Synopsis
When the Depression turned America into a land of hardship, young Walter Schroder's family moved back to Germany. The boy was only nine, and he entered an Old World that was borning anew--the Germany of Nazi dreams.
Events moved swiftly. Schroder joined the Hitler Youth and learned the ways of the Fatherland well. When war broke out, he was called up at age 15 to man antiaircraft guns against planes from the land of his birth. But 1945 turned Schroder's Luftwaffe unit into British POWs, and his captors soon realized that the young man spoke "Yank." With his birthright discovered, Schroder became a translator and conveyor of orders for a new regime; U.S. citizenship properly documented, he was--incredibly--drafted into the U.S. Army. The vanquished youth had become a victorious warrior.

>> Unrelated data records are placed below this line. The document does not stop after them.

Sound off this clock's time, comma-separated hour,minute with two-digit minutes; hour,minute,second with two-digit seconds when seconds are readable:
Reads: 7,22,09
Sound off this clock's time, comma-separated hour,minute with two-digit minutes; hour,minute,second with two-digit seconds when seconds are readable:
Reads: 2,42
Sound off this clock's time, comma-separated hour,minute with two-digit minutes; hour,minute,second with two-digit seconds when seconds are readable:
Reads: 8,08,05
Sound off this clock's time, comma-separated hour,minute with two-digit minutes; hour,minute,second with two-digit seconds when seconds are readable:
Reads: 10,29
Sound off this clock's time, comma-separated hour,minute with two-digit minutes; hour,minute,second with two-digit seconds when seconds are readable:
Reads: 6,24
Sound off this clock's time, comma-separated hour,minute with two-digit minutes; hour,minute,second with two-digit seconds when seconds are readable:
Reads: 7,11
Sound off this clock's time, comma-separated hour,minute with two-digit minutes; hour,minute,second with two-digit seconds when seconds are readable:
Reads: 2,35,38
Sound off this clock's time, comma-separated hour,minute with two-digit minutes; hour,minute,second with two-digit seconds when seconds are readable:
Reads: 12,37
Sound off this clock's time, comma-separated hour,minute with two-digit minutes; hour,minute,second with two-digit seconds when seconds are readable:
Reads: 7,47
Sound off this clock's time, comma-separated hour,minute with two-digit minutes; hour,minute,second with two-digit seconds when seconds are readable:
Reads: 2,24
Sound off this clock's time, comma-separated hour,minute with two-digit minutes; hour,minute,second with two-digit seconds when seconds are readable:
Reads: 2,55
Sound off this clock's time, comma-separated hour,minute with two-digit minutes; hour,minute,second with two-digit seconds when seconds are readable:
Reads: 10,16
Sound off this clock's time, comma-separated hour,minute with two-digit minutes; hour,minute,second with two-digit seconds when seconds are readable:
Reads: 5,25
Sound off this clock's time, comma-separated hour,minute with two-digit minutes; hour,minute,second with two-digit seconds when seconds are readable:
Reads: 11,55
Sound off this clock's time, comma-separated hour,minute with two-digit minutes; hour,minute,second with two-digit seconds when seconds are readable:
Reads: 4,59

This is a unique first-hand account of life under two mighty powers in a major war, and its early Cold War aftermath. It is also the story of an impressionable youth, caught up in circumstance but willing to lend his life to a cause--one where children were turned into soldiers, or soldiers into cogs in a war machine. But mainly it is a fascinating observation of the vagaries of war. After all, when Schroder was an interpreter for U.S. intelligence in occupied Munich, both German and American eyes had already turned to the east, where the USSR crouched over all of Europe.
Reviews
Unsophisticated yet engrossing memoir about a remarkable childhood and adolescence. Schroder's German parents came to the US to escape the chaos of post-WW I Germany, but while their son grew up American, the family remained very German, buying him German toy soldiers to play with and returning to the homeland for vacations. When his father found employment in Hitler's reviving Germany, Schroder returned and joined the Hitler Youth. At 15, he became one of Hitler's teenage soldiers, and his description of these young combatants meeting Allied paratroopers in a small engagement at the end of the war reveals how Hitler subverted youth's spirit of play and sport: The teenagers proceeded innocently through the battle, displaying no normal adult fear or even caution, until their surrender. Taken prisoner, the author eventually faced yet another incredible adjustment--released from POW camp, he was ordered to report for induction into the US Army (where he ate his first full meal in months). Through all this, Schroder bobs like an unsinkable cork, sane, reasonable, and cooperative, a true survivor--and, like any true survivor, reveals himself to be essentially apolitical, never scrutinizing his shifting loyalties, at least not here. Lack of deep emotion makes this a curious memoir, but the splitting of Schroder's family by the division of Germany, and his recurrent dreams of his father (whom he loves too much to question) give some dimension at the end. Solid, fact-oriented, and conventional, Schroder is by no means a born writer, but those interested in the period will find his reminiscences worthwhile. -- Copyright ©1992, Kirkus Associates, LP. All rights reserved.
An American citizen whose family returned to prewar Germany, the author was swept from 1930s Manhattan to the Hitler Youth and a Germany rushing headlong into war. Schroder wound up attached to an anti-aircraft unit charged with shooting down American bombers. Captured by British troops in 1945, he continued his odyssey in prisoner-of-war camps, where he made himself useful to victor and vanquished as a translator. His American accent brought him to the attention of U.S. authorities, who promptly drafted him into the American army. This is not your everyday World War II memoir. Of interest primarily for descriptions of life during the Nazi period and of his plight as a POW.
- John R. Vallely, Siena Coll. Lib., Loudonville, N.Y.